India – The Young Workforce
If demographics are destiny, then India’s future is rather bright,” says Joseph P. Quinlan, head of market strategy for Bank of America, Global Wealth & Investment Management. “In a world rapidly aging and confronting shrinking working age populations, India is an outlier – on track to become the youngest country in the world by 2020.”
Quinlan says India’s millennials account for roughly 34 percent of the total population and a staggering 46 percent of its workforce.
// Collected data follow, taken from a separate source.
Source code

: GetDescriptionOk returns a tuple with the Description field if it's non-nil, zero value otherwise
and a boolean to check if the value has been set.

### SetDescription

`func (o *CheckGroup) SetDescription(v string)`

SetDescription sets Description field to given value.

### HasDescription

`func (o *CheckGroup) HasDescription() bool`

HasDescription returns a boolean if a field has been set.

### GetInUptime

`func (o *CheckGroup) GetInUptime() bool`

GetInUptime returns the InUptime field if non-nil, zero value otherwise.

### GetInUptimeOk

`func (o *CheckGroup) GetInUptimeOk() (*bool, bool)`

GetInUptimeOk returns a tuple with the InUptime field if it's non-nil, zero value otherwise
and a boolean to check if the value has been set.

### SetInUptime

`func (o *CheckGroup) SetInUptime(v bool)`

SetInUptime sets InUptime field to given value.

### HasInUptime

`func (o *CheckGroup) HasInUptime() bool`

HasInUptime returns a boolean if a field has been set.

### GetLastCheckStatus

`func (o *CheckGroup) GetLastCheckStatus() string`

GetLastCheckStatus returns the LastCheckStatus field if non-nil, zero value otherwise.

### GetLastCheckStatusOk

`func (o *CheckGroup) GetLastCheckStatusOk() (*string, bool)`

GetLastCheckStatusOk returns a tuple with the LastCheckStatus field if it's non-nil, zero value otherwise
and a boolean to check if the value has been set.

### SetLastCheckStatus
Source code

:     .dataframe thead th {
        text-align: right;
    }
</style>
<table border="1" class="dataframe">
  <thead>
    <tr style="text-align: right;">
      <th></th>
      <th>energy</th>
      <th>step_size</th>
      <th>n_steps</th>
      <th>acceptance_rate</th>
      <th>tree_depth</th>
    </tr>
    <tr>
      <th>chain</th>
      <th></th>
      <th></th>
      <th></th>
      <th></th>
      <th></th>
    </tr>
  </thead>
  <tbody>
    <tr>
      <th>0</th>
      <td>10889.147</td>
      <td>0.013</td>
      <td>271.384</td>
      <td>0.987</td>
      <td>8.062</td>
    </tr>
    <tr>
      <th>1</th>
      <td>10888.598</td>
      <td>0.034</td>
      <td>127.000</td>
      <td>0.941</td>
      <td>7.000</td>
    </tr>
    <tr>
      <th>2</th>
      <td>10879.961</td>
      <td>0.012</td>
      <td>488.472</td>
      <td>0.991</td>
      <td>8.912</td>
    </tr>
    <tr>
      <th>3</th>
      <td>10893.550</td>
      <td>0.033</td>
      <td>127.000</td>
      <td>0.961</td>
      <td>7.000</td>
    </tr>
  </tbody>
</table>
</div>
The median age of India in 2017 was a spry 27.3 versus China (37.6), South Korea (41.8) and Japan (47.1).
“Even out to 2050, the nation’s labor force is expected to remain above a billion people, while the rest of the world largely goes in reverse,” Quinlan says. “Relative to China, the mainland’s labor force as a percentage of the total labor forced peaked around in 2015.”
With the spike in both internet use and smartphone adoption, India’s e-commerce market is set to expand from $30 billion in 2016 to $200 billion by 2027, with the number of online shoppers forecast to rise from around 60 million to 475 million over the next decade, Quinlan adds.
Presently, online shopping in India represents only 14 percent of the total internet population, versus 64 percent in China, portending tremendous upside India over the next few decades, he says.
My No. 1 emerging market choice is Turkey, mainly since everyone seems to hate it,” says Steven Jon Kaplan, CEO and senior newsletter writer at True Contrarian Investments.
The Turkish lira currency may be in a lurch, but that also puts its average price-earnings ratio very low, making it one of the “best bargains anywhere,” Kaplan says.
“Most of the weakness in Turkey is due to geopolitical maneuvering, which rarely affects corporate earnings,” he says. “The weak Turkish lira is a plus for the stock market, since it means that wages in Turkey are being paid with fewer U.S. dollars while goods and services of Turkey’s corporations continue to be sold at the same U.S. dollar prices worldwide. This means that profit margins in Turkey are expanding.”
South Korea . A value investor would look to countries with low P/E ratios, as a larger margin of safety exists when markets have lower ratios, says Robert R. Johnson, principal at the Fed Policy Investment Research Group in Charlottesville, Virginia.
These include Argentina (9.2), Hungary (9.3), Pakistan (8.6), Russia (5.5), South Korea (8.1), and Turkey (6.1), but of these, South Korea is the most attractive as it has lower political risk than the other countries, a strong market economic history and a reasonable expected GDP growth rate at 2.7 percent, Johnson says.
With the risk of war breaking out between North and South Korea “greatly mitigated,” there is a good chance that valuation multiples for South Korean stocks could rise from current levels, says Adam Strauss, a certified financial planner and co-CEO of Appleseed Capital in Chicago.
Top South Korean stocks include Samsung Electronics and Hyundai Motor Co., Johnson says.